* **PROBLEM TO SOLVE**: Without including any image, repeat every record exactly.

** Opening DATASET EXCERPTS block **

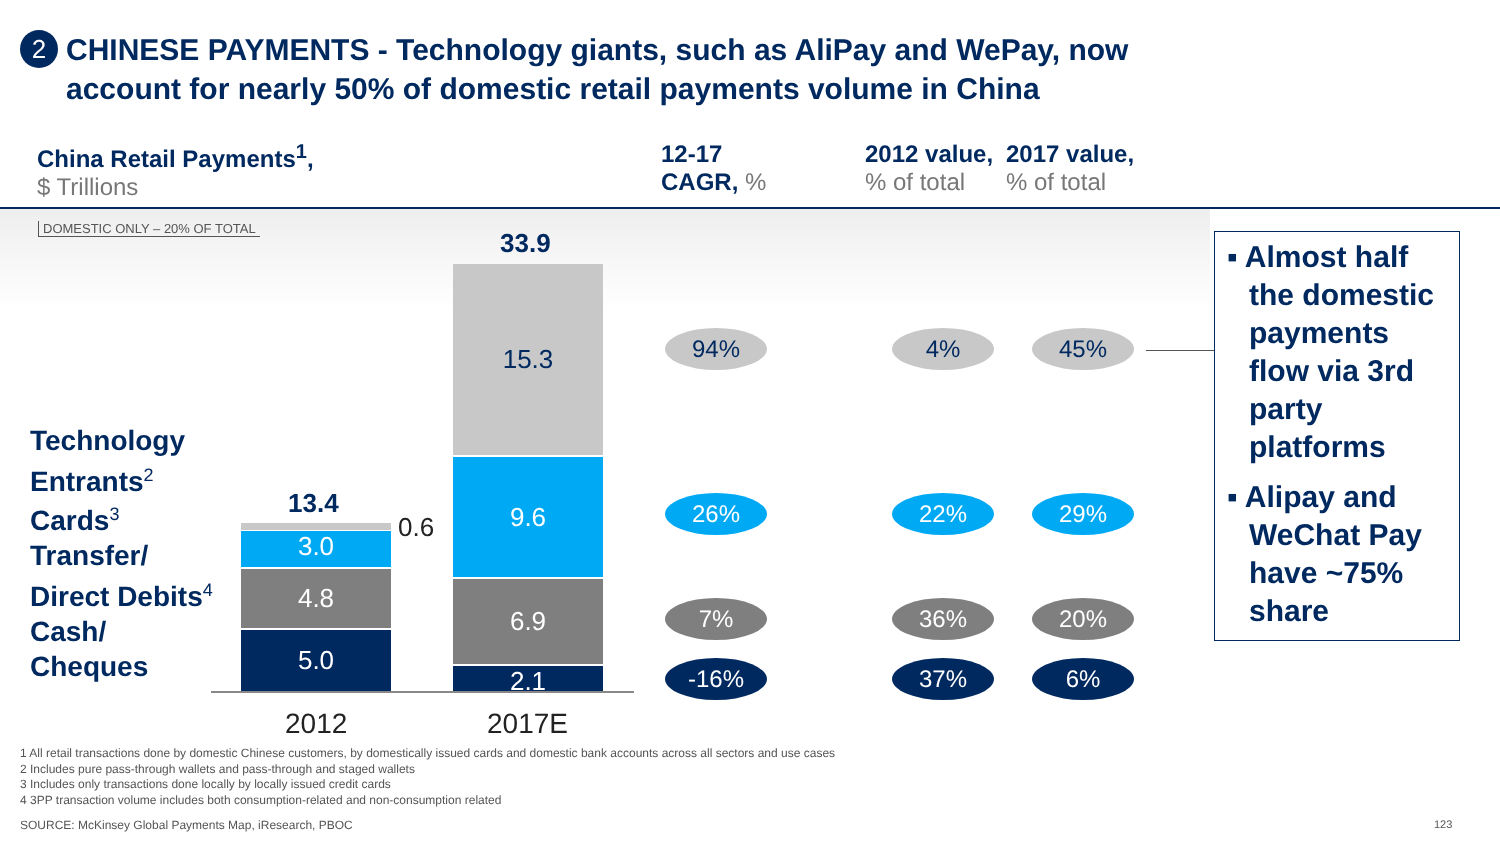2
CHINESE PAYMENTS - Technology giants, such as AliPay and WePay, now
account for nearly 50% of domestic retail payments volume in China
China Retail Payments<sup>1</sup>,
$ Trillions
12-17
CAGR, %
2012 value,% of total 2017 value,% of total
DOMESTIC ONLY – 20% OF TOTAL
Technology
Entrants<sup>2</sup>
Cards<sup>3</sup>
Transfer/
Direct Debits<sup>4</sup>
Cash/
Cheques
13.4
33.9
0.6
3.0
4.8
5.0
15.3
9.6
6.9
2.1
2012 2017E
94% 4% 45%
26% 22% 29%
7% 36% 20%
-16% 37% 6%
▪ Almost half the domestic payments flow via 3rd party platforms
▪ Alipay and WeChat Pay have ~75% share
1 All retail transactions done by domestic Chinese customers, by domestically issued cards and domestic bank accounts across all sectors and use cases
2 Includes pure pass-through wallets and pass-through and staged wallets
3 Includes only transactions done locally by locally issued credit cards
4 3PP transaction volume includes both consumption-related and non-consumption related
SOURCE: McKinsey Global Payments Map, iResearch, PBOC
123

** Closing DATASET EXCERPTS block **

* **YOUR RESPONSE**:
2
CHINESE PAYMENTS - Technology giants, such as AliPay and WePay, now
account for nearly 50% of domestic retail payments volume in China
China Retail Payments<sup>1</sup>,
$ Trillions
12-17
CAGR, %
2012 value,% of total 2017 value,% of total
DOMESTIC ONLY – 20% OF TOTAL
Technology
Entrants<sup>2</sup>
Cards<sup>3</sup>
Transfer/
Direct Debits<sup>4</sup>
Cash/
Cheques
13.4
33.9
0.6
3.0
4.8
5.0
15.3
9.6
6.9
2.1
2012 2017E
94% 4% 45%
26% 22% 29%
7% 36% 20%
-16% 37% 6%
▪ Almost half the domestic payments flow via 3rd party platforms
▪ Alipay and WeChat Pay have ~75% share
1 All retail transactions done by domestic Chinese customers, by domestically issued cards and domestic bank accounts across all sectors and use cases
2 Includes pure pass-through wallets and pass-through and staged wallets
3 Includes only transactions done locally by locally issued credit cards
4 3PP transaction volume includes both consumption-related and non-consumption related
SOURCE: McKinsey Global Payments Map, iResearch, PBOC
123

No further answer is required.